October is an exciting month for many people because fall is in full swing and many are preparing for Halloween. However, October may frighten investors and those in the financial services industry because historically, some of the biggest market crashes have occurred during this month, and it’s also when cost of living adjustments are made for Social Security benefits.
It’s critical for investors to remember that one month doesn’t make a year when it comes to the ups and downs of the market and investments. The notion that October is a time when investors should be particularly concerned about their portfolios is similar to other popular myths, including sell in May and go away. There’s always something that may shake the market, whether it’s economic forecasts or what a CEO says on social media.
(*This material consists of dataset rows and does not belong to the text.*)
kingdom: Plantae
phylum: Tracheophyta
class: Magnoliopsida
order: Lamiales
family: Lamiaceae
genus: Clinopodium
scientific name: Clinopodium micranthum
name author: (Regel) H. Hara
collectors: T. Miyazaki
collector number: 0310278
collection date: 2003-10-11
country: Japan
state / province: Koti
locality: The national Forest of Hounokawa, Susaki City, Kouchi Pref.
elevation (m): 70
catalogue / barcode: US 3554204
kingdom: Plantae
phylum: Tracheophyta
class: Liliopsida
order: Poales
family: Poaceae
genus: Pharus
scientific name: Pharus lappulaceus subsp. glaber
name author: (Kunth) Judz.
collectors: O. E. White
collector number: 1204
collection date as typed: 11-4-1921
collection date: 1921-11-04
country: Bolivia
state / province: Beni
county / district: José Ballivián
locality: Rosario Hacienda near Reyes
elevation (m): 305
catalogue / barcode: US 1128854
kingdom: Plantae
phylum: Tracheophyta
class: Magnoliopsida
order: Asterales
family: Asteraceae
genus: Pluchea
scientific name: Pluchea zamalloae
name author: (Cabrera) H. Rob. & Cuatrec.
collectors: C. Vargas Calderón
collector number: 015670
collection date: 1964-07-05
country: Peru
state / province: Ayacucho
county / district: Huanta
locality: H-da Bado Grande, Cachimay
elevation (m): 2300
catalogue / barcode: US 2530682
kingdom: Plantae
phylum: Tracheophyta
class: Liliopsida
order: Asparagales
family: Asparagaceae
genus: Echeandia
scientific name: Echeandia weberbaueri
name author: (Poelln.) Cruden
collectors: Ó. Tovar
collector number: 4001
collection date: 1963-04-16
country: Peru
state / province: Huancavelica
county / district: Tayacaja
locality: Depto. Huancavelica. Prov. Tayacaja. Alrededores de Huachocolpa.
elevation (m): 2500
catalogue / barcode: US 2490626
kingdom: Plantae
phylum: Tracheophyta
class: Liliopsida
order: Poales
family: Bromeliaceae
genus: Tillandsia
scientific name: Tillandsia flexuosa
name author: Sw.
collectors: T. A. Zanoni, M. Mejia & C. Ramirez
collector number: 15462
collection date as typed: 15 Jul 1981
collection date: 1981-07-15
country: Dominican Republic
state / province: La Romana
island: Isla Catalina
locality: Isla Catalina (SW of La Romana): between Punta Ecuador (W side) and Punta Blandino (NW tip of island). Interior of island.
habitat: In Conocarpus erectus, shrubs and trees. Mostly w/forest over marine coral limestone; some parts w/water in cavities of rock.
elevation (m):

Instead of focusing on particular months, quarters or holidays, investors should base their decisions on what their financial and retirement goals look like. Portfolio decisions should be made based on their time horizon to retirement, what portfolio distributions they’re looking for and what their withdrawal rate will be in their golden years. For example, someone who’s nearing retirement shouldn’t wait to change the structure of their portfolio to transition it for a source of income until retirement. This change should happen three-to-five years out from their projected retirement date. One way to stay on track with portfolio structure is to meet with their financial advisor minimally once a year.
Social Security’s cost of living adjustment is one thing during October that may have some investors on edge. Social Security trustees announce the annual cost of living adjustment to benefits, which can be a source of concern for those who rely heavily on Social Security. This benefit was originally created to be a safety net for workers, not the cornerstone of a retirement plan. By working with a financial advisor early and meeting with them regularly, investors can better prepare for their golden years.
Although the market may spook investors at times throughout the year, it’s important not to make any sudden decisions solely based on the market. Investors and financial professionals may not be able to control the market, but they can control how they prepare financially and their reaction to any changes in the market.